| EXERCISE |
What three categories make up the new taxonomy proposed in the paper on memorization in LLMs?

| PROVIDED TEXT |
◇ ◇ ◇ ◇ ◇
Guess or Recall? Training CNNs to Classify and Localize Memorization in LLMs
Jérémie Dentan, Davide Buscaldi, Sonia Vanier
TL;DR
This paper analyzes verbatim memorization in LLMs by examining attention weight patterns. It critically assesses existing memorization taxonomies and presents a data-driven three-class taxonomy—Non-Memo, Guess, Recall—that aligns more closely with observed attention dynamics. A novel CNN-based methodology benchmarks taxonomy alignment on attention maps, and a custom interpretability pipeline localizes the attention regions responsible for each memorization form. The findings reveal that duplication is a necessary but not qualitatively distinct trigger, Guess relies on lower-layer syntactic cues while Recall depends on short-range high-layer interactions, and the proposed taxonomy provides a robust framework across model sizes. Together, these contributions advance understanding of memorization mechanisms and offer practical guidance for targeted mitigation and interpretability.
Abstract
Verbatim memorization in Large Language Models (LLMs) is a multifaceted phenomenon involving distinct underlying mechanisms. We introduce a novel method to analyze the different forms of memorization described by the existing taxonomy. Specifically, we train Convolutional Neural Networks (CNNs) on the attention weights of the LLM and evaluate the alignment between this taxonomy and the attention weights involved in decoding. We find that the existing taxonomy performs poorly and fails to reflect distinct mechanisms within the attention blocks. We propose a new taxonomy that maximizes alignment with the attention weights, consisting of three categories: memorized samples that are guessed using language modeling abilities, memorized samples that are recalled due to high duplication in the training set, and non-memorized samples. Our results reveal that few-shot verbatim memorization does not correspond to a distinct attention mechanism. We also show that a significant proportion of extractable samples are in fact guessed by the model and should therefore be studied separately. Finally, we develop a custom visual interpretability technique to localize the regions of the attention weights involved in each form of memorization.
◇ ◇ ◇ ◇ ◇
| DATA BELOW |
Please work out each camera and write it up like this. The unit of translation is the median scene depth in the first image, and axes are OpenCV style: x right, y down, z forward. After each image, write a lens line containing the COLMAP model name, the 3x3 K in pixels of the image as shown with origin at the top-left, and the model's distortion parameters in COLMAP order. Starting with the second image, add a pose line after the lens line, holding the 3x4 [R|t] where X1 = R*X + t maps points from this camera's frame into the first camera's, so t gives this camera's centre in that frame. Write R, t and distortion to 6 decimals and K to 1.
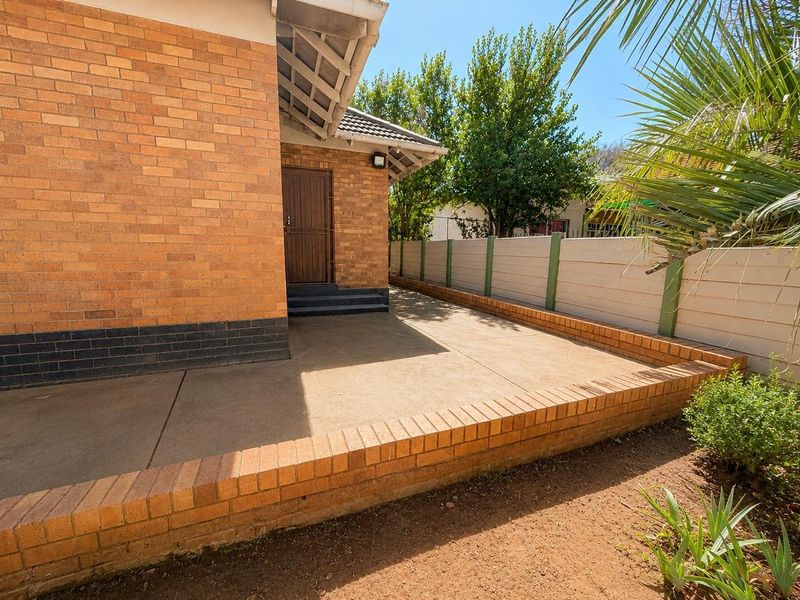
◇ ◇ ◇ ◇ ◇
| RESPONSE AREA |
Non-Memo, Guess, and Recall.